Castagna Redux

originally published October 2005 n Willamette Week

When Kevin Gibson and Monique Siu opened Castagna on SE Hawthorne in 1999, everybody was happy. East siders were finally getting some recognition that their neighborhoods were just as cool as trendy NW. A husband and wife team who’d both been present at the creation of some of the best meals in town (Gibson at Genoa, Siu at Zefiro) had a place of their own. The Oregonian dubbed it the Restaurant of the Year, and WW’s own Restaurant Guide proclaimed it “the best new restaurant to open in Portland this year.”
Everybody loved the place. Except me.

Back then I wrote that “in the calculus of taste Castagna too often comes up short.” It wasn’t that I didn’t like the food. I also wrote of a “heavenly” soup, raved about the salmon carpaccio, and was “blown away” by “absolutely perfect” fried zucchini. But those high notes were drowned out by a tendency to underseason. Too much of the high-priced fare came off as bland.

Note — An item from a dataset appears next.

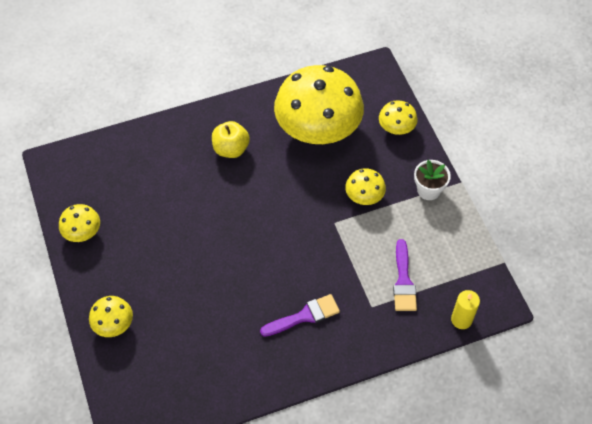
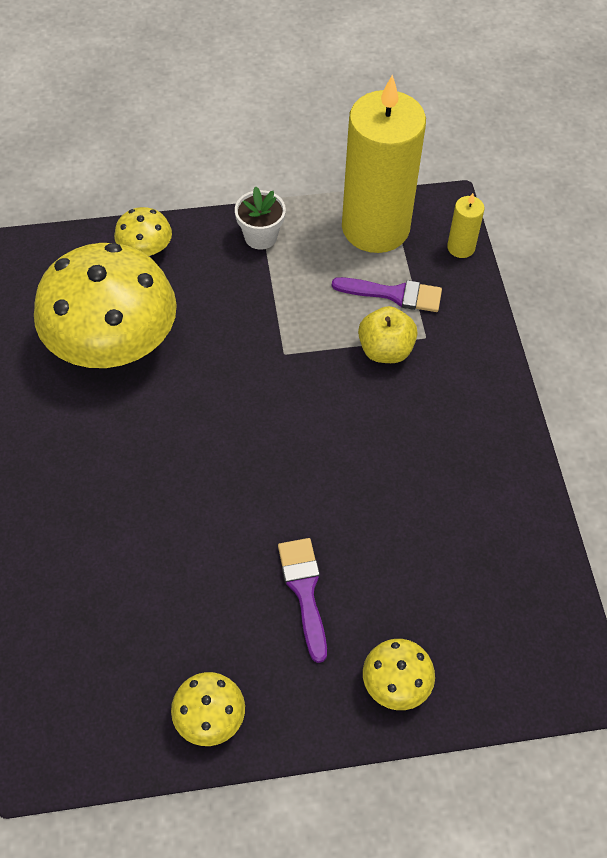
camera: 80 degrees left, 0 degrees up
yellow apple [212,121,250,158] -> yellow apple moved to [358,306,418,363]
purple brush [260,294,340,337] -> purple brush moved to [278,538,327,663]
yellow mushroom [345,168,386,205] -> none
none -> yellow candle [342,74,426,253]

Six years later, it still does.

I’ll admit that my palate is jaded. That whole blessing and curse dichotomy becomes all too real when you eat out a lot, and I’ve found that as my basis for comparison grows my tolerance for things that don’t taste right shrinks. I also know that we humans, aside from being fickle and inconsistent, come equipped with varying abilities to perceive flavors. Toss in a host of other physical and psychological factors, and it’s a small wonder that we ever agree about anything we eat.

So take this with a grain of salt. Or better yet, shake a little on the food at Castagna, because it’s still bland.

A dinner in the austere, serene dining room started out fine. The agnolotti, small sheets of fresh pasta folded over a leek and goat cheese stuffing, were meltingly tender. Trio, a sort of composed salad, appears as a frizzled tangle of sweet, crispy fried parsnips, roasted beet sticks in a sharp sherry vinaigrette to cut the earthiness, and shoestring carrots spiked with cumin and not a small hit of red pepper fire. It was one of the best things I’d eaten in a long time.

But then came the rack of lamb. My favorite cut of red meat, a well-roasted rack compels me to pick up each little chop, dispatch the tiny medallion with a couple of quick bites, and gnaw the crisp bits of fat and darkened seasoning off the bone. The lamb at Castagna did not have that affect.

A sauteed flounder filet was okay, too, but it came “with artichoke, salsify, cippoline, scallion, Oregon white truffle, and potato-leek potage,” and all that sort of got in the way.

Another meal in the adjacent Cafe Castagna went pretty much the same. Loved the arancini, rabbit rillettes (especially the pickled cherries), and a pizza. Had to ask for salt for the burger, ditto for the steak, two items that should’ve been pretty heavily salted before they were cooked
Everybody still, though, seems to love Castagna. At least they’re consistent.